We also see a shocking lack of support from the film’s parents. J.D. and his father have fallen into a bizarre role-reversal with J.D. adopting the persona of a ’50s-era sitcom dad and his father that of an obedient son. Like Ms. Fleming’s performance, these practiced exchanges are meant to project the illusion of love while maintaining emotional distance between parent and child. Veronica’s own folks display similar detachment in vapid conversations repeated nearly word for word. They go through the motions of communication without actually saying anything of substance. When Veronica tries to talk about the deaths of her friends, her mother cuts her off with a cold, “you’ll live.” The next time Mrs. Sawyer (Jennifer Rhodes) sees her daughter, she’s hanging from the ceiling. Fortunately Veronica has staged this suicide to deceive J.D., but it’s only in perceived death that we see genuine empathy from her mother. 

Another parent is not so lucky. J.D. has concocted an elaborate scene to murder jocks Kurt (Lance Fenton) and Ram (Patrick Labyorteaux) in the guise of a joint suicide between clandestined lovers and the world now believes his ruse. At the crowded funeral, a grief-stricken father stands next to a coffin wailing, “I love my dead gay son” while J.D. wonders from the pews if he would have this same compassion if his son was alive. It’s a brutal moment of truth in an outlandish film. Perhaps better parenting could have prevented Kurt from becoming the kind of bully J.D. would target. We now have a better understanding about the emotional support teenagers need, but the students in Heathers have been thrown to the wolves.  
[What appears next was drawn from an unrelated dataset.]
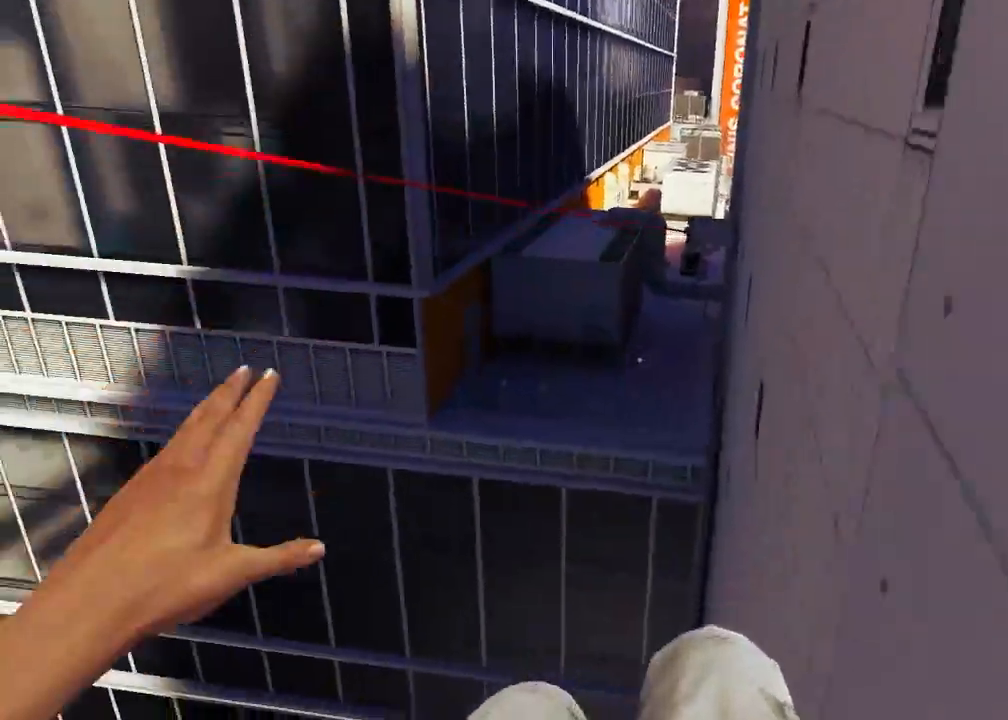
{"keys": [], "mouse": [], "events": [[317, "s", "up"]]}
At the same funeral, Veronica sees a little girl crying in the front row. She not only witnesses the collateral damage she’s caused, but realizes that future generations are watching her behavior. She is showing young girls that social change is only possible through violence and others are copying this deadly trend. Despite the popular song Teenage Suicide (Don’t Do It!) by Big Fun, two other students attempt to take their own lives. Her teen angst has a growing body count and murdering her bullies has only turned them into martyrs. 

Heathers delivers a somewhat happy ending by black comedy standards. After watching J.D. blow himself up, Veronica saunters back into school with a newfound freedom. She confronts Heather Duke (Doherty), the school’s reigning mean girl queen, and takes the symbolic red scrunchie out of her hair. Veronica declares herself the new sheriff in town and immediately begins her rule by making a friend. She approaches a severely bullied student and makes a date to watch videos on the night of the prom, using her popularity to lift someone else up. She’s learned on her own that taking out one Heather opens the door for someone else to step into the vacuum. The only way to combat toxic cruelty is to normalize acts of generosity. Rather than destroying her enemies, she will lead the school with kindness.

Heathers concludes with another rendition of “Que Sera, Sera.” In a more modern cover, a soloist delivers an informal answer hinting at a brighter future. We still don’t know what the future holds, but we don’t have to adhere to the social hierarchy we’ve inherited. We each have the power to decide what “will be” if we’re brave enough to separate ourselves from the popular crowd. The generation who watched Heathers as children are now raising their own teens and kids. One can only hope we’ve learned the lessons of this sharp satire. The future’s not ours to see, but if we guide our children with honesty and compassion, maybe we’ll raise a generation of Veronicas instead.